# Hypothesis test null hypothesis equality

If we want to test whether the sample mean is at least 5 meters, how should we state the null hypothesis and alternative hypothesis? Here is what I think: H0: µ>=5 H1: µ<5 But when determining the p value, I will be looking at a left tail probability isn't it? It just feels weird. So is my H0 and H1 correct?

You do not want to take H0 as µ>5 because it can't yield assumptions that allows you to draw a distribution to test it. This is the point of null hypothesis testing. Only H0:µ=5 allows you to do that. Moreover, in null hypothesis testing, you want to reject H0 (not accept it), then in any case µ>5 was the wrong way to go. More precisely, I would advocate for :

• H0 : µ=5
• H1 : µ>5
• You look at the right tail of your z-distribution under H0 (in order to reject H0 to the benefit of H1).
_ _ _
▶ _Requirements_
a: From the hypothesis-testing thread, list the null and alternative hypotheses that the question proposes and those that the reply recommends in its bulleted list, indicating which post each pair comes from.
b: Answer these questions using the hypothesis-testing thread:
(i) What value, in meters, does the question test the sample mean against?
(ii) Which tail probability does the question expect to examine when determining the p value?
(iii) Which tail, and of which distribution, does the reply say to examine?

▶ _Saved data entries_
_ _ _
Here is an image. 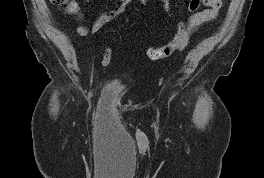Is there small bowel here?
I'll return each mask as SVG.
<instances>
[{"label":"small bowel","mask_w":264,"mask_h":178,"mask_svg":"<svg viewBox=\"0 0 264 178\" xmlns=\"http://www.w3.org/2000/svg\"><path fill=\"white\" fill-rule=\"evenodd\" d=\"M134 2L144 7L147 6V0H118L112 9L103 12L91 26H79L77 32L81 36H87L98 32L124 13ZM161 2L166 14L172 17L170 0H161ZM204 5L206 8L195 13L189 20V25L192 30L197 29L203 23L213 20L222 7V0H205Z\"/></svg>","instance_id":"small-bowel-1"}]
</instances>
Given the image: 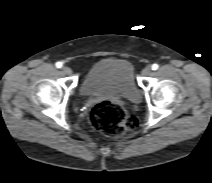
_ _ _
▶ _Set of answers_
a:
Question: H0: µ>=5; H1: µ<5
Reply: H0: µ=5; H1: µ>5

b:
(i) 5 meters.
(ii) A left tail probability.
(iii) The right tail of the z-distribution under H0.